Problems in those types of systems were numerous and difficult to overcome. Mechanical problems resulted when the deflection coil was mechanically linked to the radar antenna driving mechanism. Much maintenance was needed and typically a great deal of distracting noise was generated in the display console. Servomechanism driving loops tended to be expensive, take up large amounts of space, have a great deal of weight, and tended to be difficult to maintain. Moreover, in any of the rotating deflection coil systems it was not possible to start the deflection of the cathode-ray tube beam at other than the center of the cathode-ray tube. This made the system difficult to use in many applications, especially when it was desired to view only a portion of the radar swept area as a magnified view.
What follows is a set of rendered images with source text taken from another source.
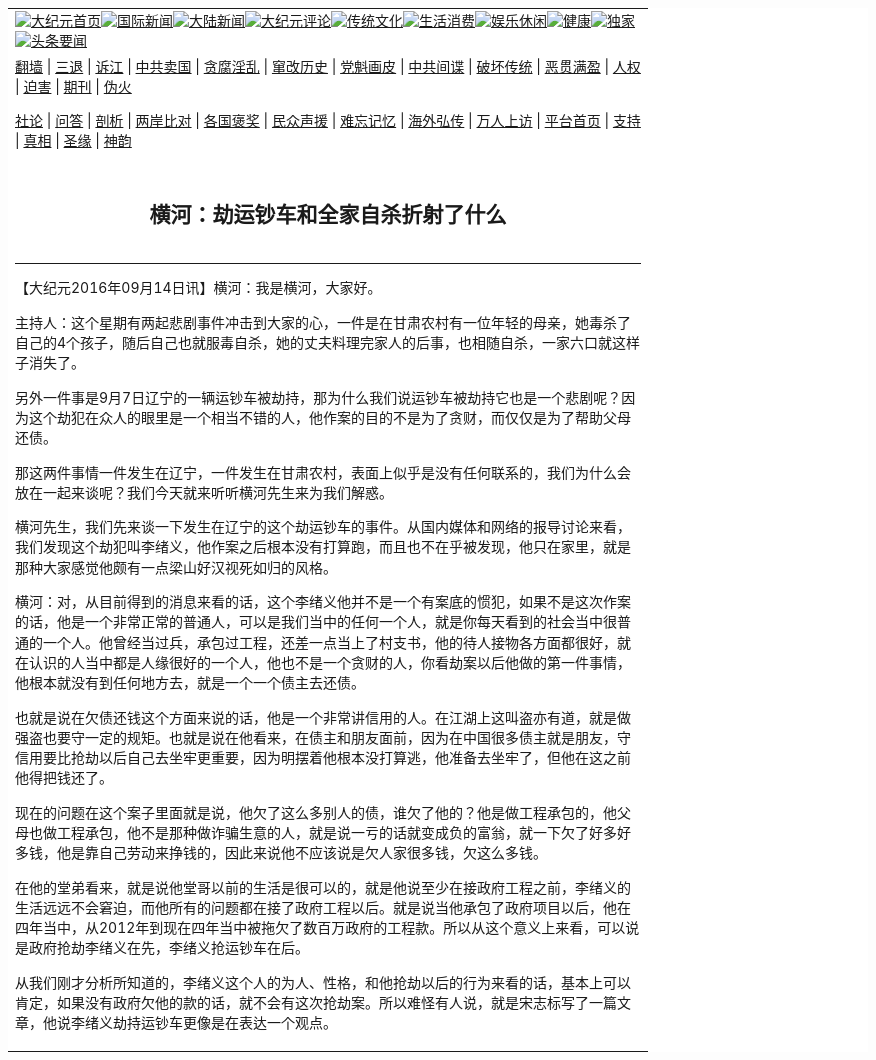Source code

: <a name="1" id="1" target="_blank"></a><span id="1"></span>
<table align=center border="0"><tr><td colspan="2" VALIGN=TOP><a href="https://github.com/1992513/djy/blob/master/gb/nf1351518.md#1"><img src="https://raw.githubusercontent.com/1992513/www/master/t/djy/1.jpg" title="大纪元首页" alt="大纪元首页"></a><a href="https://github.com/1992513/djy/blob/master/gb/n24hr.md#1"><img src="https://raw.githubusercontent.com/1992513/www/master/t/djy/3.jpg" title="国际新闻" alt="国际新闻"></a><a href="https://github.com/1992513/djy/blob/master/gb/nsc413.md#1"><img src="https://raw.githubusercontent.com/1992513/www/master/t/djy/4.jpg" title="大陆新闻" alt="大陆新闻"></a><a href="https://github.com/1992513/djy/blob/master/gb/news392.md#1"><img src="https://raw.githubusercontent.com/1992513/www/master/t/djy/5.jpg" title="大纪元评论" alt="大纪元评论"></a><a href="https://github.com/1992513/djy/blob/master/gb/news2007.md#1"><img src="https://raw.githubusercontent.com/1992513/www/master/t/djy/6.jpg" title="传统文化" alt="传统文化"></a><a href="https://github.com/1992513/djy/blob/master/gb/news2008.md#1"><img src="https://raw.githubusercontent.com/1992513/www/master/t/djy/7.jpg" title="生活消费" alt="生活消费"></a><a href="https://github.com/1992513/djy/blob/master/gb/ncyule.md#1"><img src="https://raw.githubusercontent.com/1992513/www/master/t/djy/8.jpg" title="娱乐休闲" alt="娱乐休闲"></a><a href="https://github.com/1992513/djy/blob/master/gb/nsc1002.md#1"><img src="https://raw.githubusercontent.com/1992513/www/master/t/djy/9.jpg" title="健康" alt="健康"></a><a href="https://github.com/1992513/djy/blob/master/gb/nf6092.md#1"><img src="https://raw.githubusercontent.com/1992513/www/master/t/djy/10a.jpg" title="独家" alt="独家"></a><a href="https://github.com/1992513/djy/blob/master/gb/nf4514.md#1"><img src="https://raw.githubusercontent.com/1992513/www/master/t/djy/12a.jpg" title="头条要闻" alt="头条要闻"></a></td></tr>
<tr><td colspan="2" VALIGN=TOP><a target="_blank" href="https://github.com/1992513/www/blob/master/README.md?zsrh#1">翻墙</a> | <a target="_blank" href="https://github.com/1992513/djy/blob/master/gb/nf5657.md#1">三退</a> | <a target="_blank" href="https://github.com/1992513/djy/blob/master/gb/nf6124.md#1">诉江</a> | <a target="_blank" href="https://github.com/1992513/djy/blob/master/gb/nf1176117.md#1">中共卖国</a> | <a target="_blank" href="https://github.com/1992513/djy/blob/master/gb/nf5773.md#1">贪腐淫乱</a> | <a target="_blank" href="https://github.com/1992513/djy/blob/master/gb/nf1176115.md#1">窜改历史</a> | <a target="_blank" href="https://github.com/1992513/djy/blob/master/gb/nf1176107.md#1">党魁画皮</a> | <a target="_blank" href="https://github.com/1992513/djy/blob/master/gb/nf1320400.md#1">中共间谍</a> | <a target="_blank" href="https://github.com/1992513/djy/blob/master/gb/nf1176114.md#1">破坏传统</a> | <a target="_blank" href="https://github.com/1992513/ntdtv/blob/master/gb/prog447_1.md#1">恶贯满盈</a> | <a target="_blank" href="https://github.com/1992513/djy/blob/master/gb/ncid278.md#1">人权</a> | <a target="_blank" href="https://github.com/1992513/djy/blob/master/gb/nf1176111.md#1">迫害</a> | <a target="_blank" href="https://gitlab.com/szzdlab/mh-qikan/blob/master/README.md#1">期刊</a> | <a target="_blank" href="https://github.com/1992513/djy/blob/master/gb/nf5562.md#1">伪火</a></p><p><a target="_blank" href="https://github.com/1992513/djy/blob/master/gb/9p.md#1">社论</a> | <a target="_blank" href="https://github.com/1992513/djy/blob/master/gb/nf4378.md#1">问答</a> | <a target="_blank" href="https://github.com/1992513/djy/blob/master/gb/nf5792.md#1">剖析</a> | <a target="_blank" href="https://github.com/1992513/djy/blob/master/gb/nf5735.md#1">两岸比对</a> | <a target="_blank" href="https://github.com/1992513/djy/blob/master/gb/nf6119.md#1">各国褒奖</a> | <a target="_blank" href="https://github.com/1992513/djy/blob/master/gb/nf6120.md#1">民众声援</a> | <a target="_blank" href="https://github.com/1992513/djy/blob/master/gb/nf1188594.md#1">难忘记忆</a> | <a target="_blank" href="https://github.com/1992513/djy/blob/master/gb/nf3180.md#1">海外弘传</a> | <a target="_blank" href="https://github.com/1992513/djy/blob/master/gb/nf5410.md#1">万人上访</a> | <a target="_blank" href="https://github.com/1992513/www/blob/master/README.md?zsrh#1">平台首页</a> | <a target="_blank" href="https://github.com/1992513/djy/blob/master/gb/nf4386.md#1">支持</a> | <a target="_blank" href="https://github.com/1992513/djy/blob/master/gb/nf4389.md#1">真相</a> | <a target="_blank" href="https://github.com/1992513/djy/blob/master/gb/nf5790.md#1">圣缘</a> | <a target="_blank" href="https://github.com/1992513/djy/blob/master/gb/nf4786.md#1">神韵</a></td></tr>
<tr><td VALIGN=TOP width="626"><h2 align=center>横河：劫运钞车和全家自杀折射了什么</h2>
<h6></h6>
<hr>
	<p>【大纪元2016年09月14日讯】横河：我是横河，大家好。</p>
<p>主持人：这个星期有两起悲剧事件冲击到大家的心，一件是在甘肃农村有一位年轻的母亲，她毒杀了自己的4个孩子，随后自己也就服毒自杀，她的丈夫料理完家人的后事，也相随自杀，一家六口就这样子消失了。</p>
<p>另外一件事是9月7日辽宁的一辆运钞车被劫持，那为什么我们说运钞车被劫持它也是一个悲剧呢？因为这个劫犯在众人的眼里是一个相当不错的人，他作案的目的不是为了贪财，而仅仅是为了帮助父母还债。</p>
<p>那这两件事情一件发生在辽宁，一件发生在甘肃农村，表面上似乎是没有任何联系的，我们为什么会放在一起来谈呢？我们今天就来听听横河先生来为我们解惑。</p>
<p>横河先生，我们先来谈一下发生在辽宁的这个劫运钞车的事件。从国内媒体和网络的报导讨论来看，我们发现这个劫犯叫李绪义，他作案之后根本没有打算跑，而且也不在乎被发现，他只在家里，就是那种大家感觉他颇有一点梁山好汉视死如归的风格。</p>
<p>横河：对，从目前得到的消息来看的话，这个李绪义他并不是一个有案底的惯犯，如果不是这次作案的话，他是一个非常正常的普通人，可以是我们当中的任何一个人，就是你每天看到的社会当中很普通的一个人。他曾经当过兵，承包过工程，还差一点当上了村支书，他的待人接物各方面都很好，就在认识的人当中都是人缘很好的一个人，他也不是一个贪财的人，你看劫案以后他做的第一件事情，他根本就没有到任何地方去，就是一个一个债主去还债。</p>
<p>也就是说在欠债还钱这个方面来说的话，他是一个非常讲信用的人。在江湖上这叫盗亦有道，就是做强盗也要守一定的规矩。也就是说在他看来，在债主和朋友面前，因为在中国很多债主就是朋友，守信用要比抢劫以后自己去坐牢更重要，因为明摆着他根本没打算逃，他准备去坐牢了，但他在这之前他得把钱还了。</p>
<p>现在的问题在这个案子里面就是说，他欠了这么多别人的债，谁欠了他的？他是做工程承包的，他父母也做工程承包，他不是那种做诈骗生意的人，就是说一亏的话就变成负的富翁，就一下欠了好多好多钱，他是靠自己劳动来挣钱的，因此来说他不应该说是欠人家很多钱，欠这么多钱。</p>
<p>在他的堂弟看来，就是说他堂哥以前的生活是很可以的，就是他说至少在接政府工程之前，李绪义的生活远远不会窘迫，而他所有的问题都在接了政府工程以后。就是说当他承包了政府项目以后，他在四年当中，从2012年到现在四年当中被拖欠了数百万政府的工程款。所以从这个意义上来看，可以说是政府抢劫李绪义在先，李绪义抢运钞车在后。</p>
<p>从我们刚才分析所知道的，李绪义这个人的为人、性格，和他抢劫以后的行为来看的话，基本上可以肯定，如果没有政府欠他的款的话，就不会有这次抢劫案。所以难怪有人说，就是宋志标写了一篇文章，他说李绪义劫持运钞车更像是在表达一个观点。</p>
Difficulties of rotating deflection coil systems were partially overcome by providing a cathode-ray tube display system with two stationary deflection coils with separate drive and amplification circuitry for each coil. An input signal applied to one channel of such a display system caused the beam to be deflected in the horizontal or X direction from the center of the screen while an input signal applied to the other channel caused the beam to be deflected in the vertical or Y direction. Means was provided at the radar antenna for sensing the pointing angle relative to north or azimuth of the radar antenna and converting the azimuth to X and Y signals to deflect the beam of the cathode-ray tube.
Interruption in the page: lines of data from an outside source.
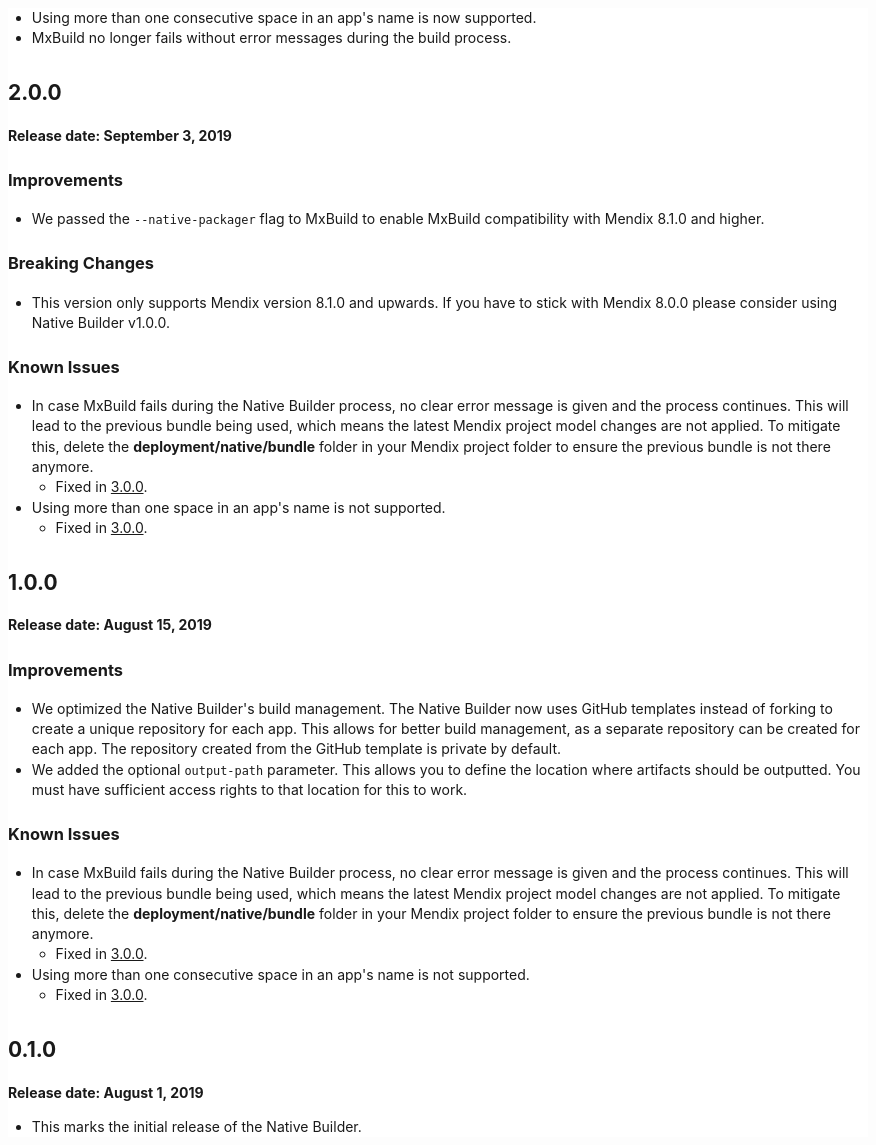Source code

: * <a id="nalm-217"></a>Using more than one consecutive space in an app's name is now supported.
* <a id="nalm-215"></a>MxBuild no longer fails without error messages during the build process.

## 2.0.0

**Release date: September 3, 2019**

### Improvements

* We passed the `--native-packager` flag to MxBuild to enable MxBuild compatibility with Mendix 8.1.0 and higher.

### Breaking Changes

* This version only supports Mendix version 8.1.0 and upwards. If you have to stick with Mendix 8.0.0 please consider using Native Builder  v1.0.0.

### Known Issues

* In case MxBuild fails during the Native Builder process, no clear error message is given and the process continues. This will lead to the previous bundle being used, which means the latest Mendix project model changes are not applied. To mitigate this, delete the **deployment/native/bundle** folder in your Mendix project folder to ensure the previous bundle is not there anymore.
    * Fixed in [3.0.0](#nalm-215).
* Using more than one space in an app's name is not supported.
    * Fixed in [3.0.0](#nalm-217).

## 1.0.0

**Release date: August 15, 2019**

### Improvements

* We optimized the Native Builder's build management. The Native Builder now uses GitHub templates instead of forking to create a unique repository for each app. This allows for better build management, as a separate repository can be created for each app. The repository created from the GitHub template is private by default.
* We added the optional `output-path` parameter. This allows you to define the location where artifacts should be outputted. You must have sufficient access rights to that location for this to work.

### Known Issues

* In case MxBuild fails during the Native Builder process, no clear error message is given and the process continues. This will lead to the previous bundle being used, which means the latest Mendix project model changes are not applied. To mitigate this, delete the **deployment/native/bundle** folder in your Mendix project folder to ensure the previous bundle is not there anymore.
    * Fixed in [3.0.0](#nalm-215).
* Using more than one consecutive space in an app's name is not supported.
    * Fixed in [3.0.0](#nalm-217).

## 0.1.0

**Release date: August 1, 2019**

* This marks the initial release of the Native Builder.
In one such system, a rotatable variable capacitor was connected to the rotating radar antenna shaft wherein the capacitance was varied as a function of the antenna azimuth. Circuitry was provided to convert the capacitance value to X and Y signals representing respectively the cosine and sine of the radar antenna azimuth. A ramp waveform was generated and the amplitude of the ramp multiplied or modulated by the cosine of the azimuth for the X channel and by the sine of the azimuth for the Y channel. The ramp signal was started by the same triggering signal which caused the radar transmitter to generate the transmitted radar pulse. The ramp signals as so modulated were then amplified and coupled to the X and Y deflection coils. This system overcame some of the mechanical problems of the previously described rotating deflection coil systems but further problems were introduced. The magnitude of the capacitance used and the magnitude of the capacitance changes effected by the rotation of the radar antenna were relatively small. As the radar antenna is located in a mechanically and electrically noisy environment, noise was frequently introduced into the system resulting in positional inaccuracies caused by distortions of the cosine and sine values of the azimuth.
More modern systems have employed digital azimuth converters. In some of such systems, the 360.degree. radar antenna rotation is divided into a number of small sectors and a pulse is generated as the antenna passes the boundary between sectors. These pulses are termed in the art ACP's (azimuth change pulses). Additionally, a second pulse is generated each time the radar antenna passes a chosen reference such as north heading. This pulse has been termed the ARP (azimuth reference pulse). A digital circuit is then provided which counts the number of ACP pulses which have occurred since the preceding ARP pulse and thereby generates the sine and cosine values knowing at which angles the ACP pulses occur. The earliest and most straight forward method for digitally producing these sine and cosine values was to store sine and cosine values directly for each of the possible sector boundary crossings. Large amounts of storage were thereby required as typically several thousand sector crossings were typically employed and typically 15 or more bits of accuracy for sine and cosine values were required to achieve acceptable presentations on typical sizes of radar display cathode-ray tubes. Another method employed was to store the values of the differences of adjacent tabular values of the sine and cosine functions and to add these differences to the preceding values of sine and cosine respectively to obtain a present value of these functions. Although this method decreased the required storage capacity, still relatively large amounts of storage were required to obtain the 16 to 18 bit accuracies required for large screen radar displays, especially those displays in which it is desired to offset the sweep start from the center of the cathode-ray tube screen and display only a portion of the radar swept area.